Komisi Pemberantasan Korupsi (KPK) memperluas penyelidikan pasca-operasi tangkap tangan (OTT) terhadap Bupati Pati Sudewo. Selain Bupati, KPK juga memeriksa Kepala Dinas Pemberdayaan Masyarakat dan Desa (Dispermades) Kabupaten Pati, empat camat, dan sejumlah kepala desa terkait dugaan kasus korupsi.
Kepala Dispermades Kabupaten Pati, Tri Hariyama, menjadi salah satu pejabat yang dimintai keterangan oleh penyidik KPK. Ia diperiksa di Polsek Sumber, Kabupaten Rembang, pada Senin (19/1/2026).
“Saya dipanggil dan diperiksa penyidik KPK di Polsek Sumber, Kabupaten Rembang, Senin (19/1) tidak lama, sekitar 5 jam,” demikian pengakuan Tri Hariyama pada Selasa (20/1/2026).
Tri menjelaskan, pemanggilan dan pemeriksaan tersebut berfokus pada mekanisme serta persiapan pengisian perangkat desa tahun 2026. Pemeriksaan hanya berkutat pada persoalan administratif dan mekanisme pengisian perangkat.

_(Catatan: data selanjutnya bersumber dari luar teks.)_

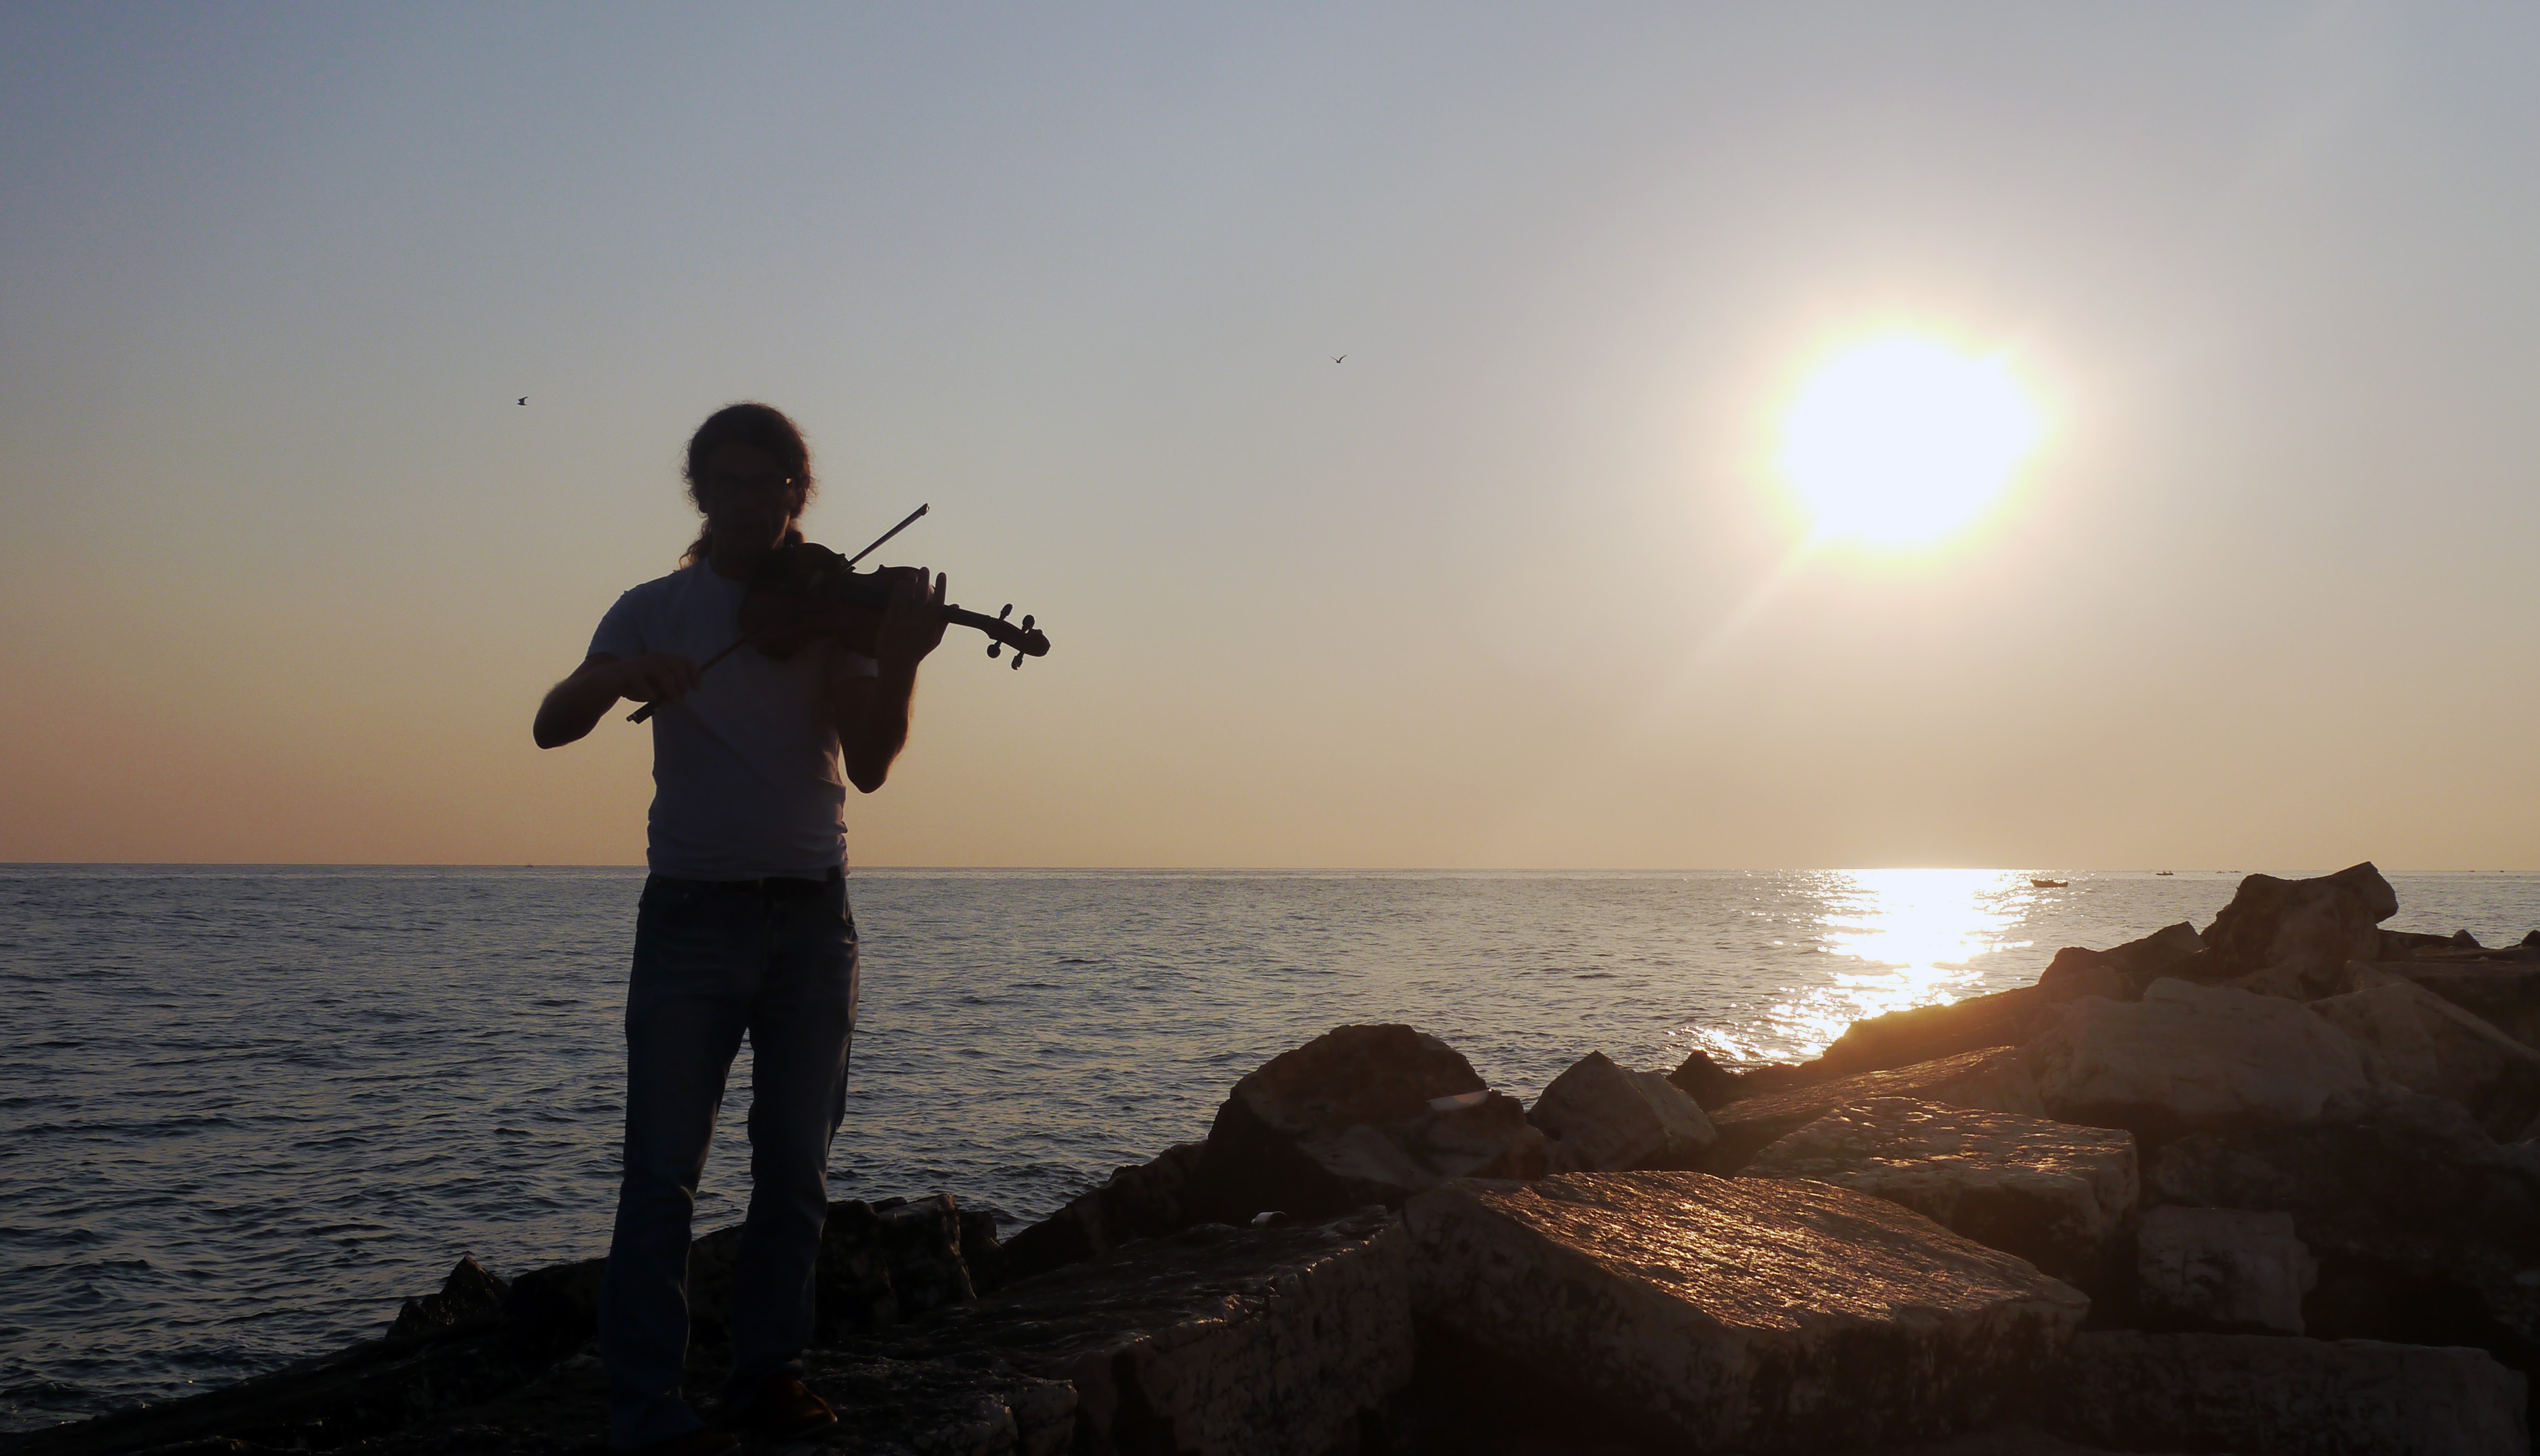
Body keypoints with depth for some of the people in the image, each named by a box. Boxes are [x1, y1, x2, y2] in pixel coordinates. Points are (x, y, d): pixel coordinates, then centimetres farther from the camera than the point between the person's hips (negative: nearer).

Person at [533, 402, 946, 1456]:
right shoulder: (655, 610, 7)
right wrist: (619, 675, -22)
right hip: (691, 912, -1)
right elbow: (552, 726, -2)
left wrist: (899, 661, -22)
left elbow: (868, 766, -5)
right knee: (663, 1170, -4)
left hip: (811, 917, 1)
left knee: (796, 1168, 7)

Saat ditanya penyidik mengenai pengisian perangkat, Tri Hariyama menerangkan bahwa hingga saat ini belum ada regulasi maupun pengajuan resmi dari pihak desa terkait pengisian jabatan tersebut. “Sampai saat ini belum ada pengajuan ke Dispermades dari desa yang mengajukan melalui Camat ke Bupati, saya belum memproses,” tambahnya.
Menurut Tri Hariyama, setidaknya empat camat juga diperiksa penyidik KPK, yakni Camat Margorejo, Camat Jaken, Camat Jakenan, dan Camat Batangan. Selain itu, sejumlah kepala desa turut dimintai keterangan, di antaranya empat kades dari Jaken dan satu kades dari Jakenan.

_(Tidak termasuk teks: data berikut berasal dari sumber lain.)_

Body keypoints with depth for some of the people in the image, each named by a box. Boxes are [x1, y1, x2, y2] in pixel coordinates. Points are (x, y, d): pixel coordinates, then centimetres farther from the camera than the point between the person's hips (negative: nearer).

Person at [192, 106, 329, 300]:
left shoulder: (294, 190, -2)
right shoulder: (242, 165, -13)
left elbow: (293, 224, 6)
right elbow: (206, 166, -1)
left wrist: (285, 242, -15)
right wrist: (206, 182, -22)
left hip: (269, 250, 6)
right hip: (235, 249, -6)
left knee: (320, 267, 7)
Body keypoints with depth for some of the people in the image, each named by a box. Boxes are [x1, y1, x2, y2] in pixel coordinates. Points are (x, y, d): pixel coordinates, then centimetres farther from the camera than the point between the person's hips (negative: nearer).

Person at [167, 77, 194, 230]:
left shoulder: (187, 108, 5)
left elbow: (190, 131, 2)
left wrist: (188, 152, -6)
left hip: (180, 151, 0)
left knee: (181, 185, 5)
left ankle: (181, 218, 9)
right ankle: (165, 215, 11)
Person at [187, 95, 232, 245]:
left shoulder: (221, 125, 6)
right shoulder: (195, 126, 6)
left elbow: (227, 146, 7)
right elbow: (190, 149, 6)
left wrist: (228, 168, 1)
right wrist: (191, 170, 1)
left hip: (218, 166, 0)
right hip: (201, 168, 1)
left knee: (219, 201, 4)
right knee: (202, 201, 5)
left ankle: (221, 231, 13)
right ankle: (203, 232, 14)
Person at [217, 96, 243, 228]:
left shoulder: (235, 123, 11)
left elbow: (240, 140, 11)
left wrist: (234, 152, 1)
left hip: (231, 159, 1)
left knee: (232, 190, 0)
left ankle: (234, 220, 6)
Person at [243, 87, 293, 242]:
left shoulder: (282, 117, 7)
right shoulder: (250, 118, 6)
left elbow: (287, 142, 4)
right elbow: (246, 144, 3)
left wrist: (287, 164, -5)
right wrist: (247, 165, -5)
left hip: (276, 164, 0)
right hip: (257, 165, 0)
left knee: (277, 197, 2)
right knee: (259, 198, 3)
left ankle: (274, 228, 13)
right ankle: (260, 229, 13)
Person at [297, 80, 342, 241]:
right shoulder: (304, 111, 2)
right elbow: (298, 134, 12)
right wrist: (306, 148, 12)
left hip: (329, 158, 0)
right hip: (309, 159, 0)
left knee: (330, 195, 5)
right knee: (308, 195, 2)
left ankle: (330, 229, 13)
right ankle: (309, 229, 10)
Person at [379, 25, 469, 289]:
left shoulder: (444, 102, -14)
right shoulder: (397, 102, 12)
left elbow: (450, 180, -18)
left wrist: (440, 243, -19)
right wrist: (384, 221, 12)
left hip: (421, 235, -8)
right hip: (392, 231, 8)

Terkait OTT KPK terhadap Bupati Pati Sudewo, Tri Hariyama mengaku tidak mengetahuinya. Ia juga mengungkapkan keheranannya. “Saya kemarin juga heran, kok ada OTT pengisian perangkat desa dan saya tidak paham, karena hingga saat ini belum ada pengajuan dari desa,” ujarnya.

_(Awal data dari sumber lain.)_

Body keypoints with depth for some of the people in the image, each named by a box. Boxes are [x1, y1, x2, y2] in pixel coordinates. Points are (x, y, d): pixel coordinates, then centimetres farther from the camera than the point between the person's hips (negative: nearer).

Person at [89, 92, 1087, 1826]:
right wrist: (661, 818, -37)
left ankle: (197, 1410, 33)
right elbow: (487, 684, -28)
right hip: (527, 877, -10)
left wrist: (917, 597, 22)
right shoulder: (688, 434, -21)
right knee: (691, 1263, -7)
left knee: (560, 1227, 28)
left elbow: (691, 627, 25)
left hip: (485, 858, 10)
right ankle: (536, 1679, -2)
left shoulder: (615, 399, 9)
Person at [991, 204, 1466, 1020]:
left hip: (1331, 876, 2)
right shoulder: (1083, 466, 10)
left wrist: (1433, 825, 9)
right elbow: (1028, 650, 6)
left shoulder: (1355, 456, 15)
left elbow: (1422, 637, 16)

Berdasarkan data yang ada, Kabupaten Pati saat ini memiliki kekosongan 615 posisi perangkat desa di seluruh wilayah, termasuk 96 lowongan untuk jabatan Sekretaris Desa (Carik). Anggaran Penghasilan Tetap (Siltap) untuk perangkat desa tersebut baru tersedia dalam APBD mulai bulan Juli hingga Desember 2026. Oleh karena itu, jika Bupati mengisi perangkat, prosesnya harus H-2 atau H-3 bulan dari Juli.
“Berarti paling tidak bulan Maret atau April regulasi baru berjalan,” pungkas Tri Hariyama.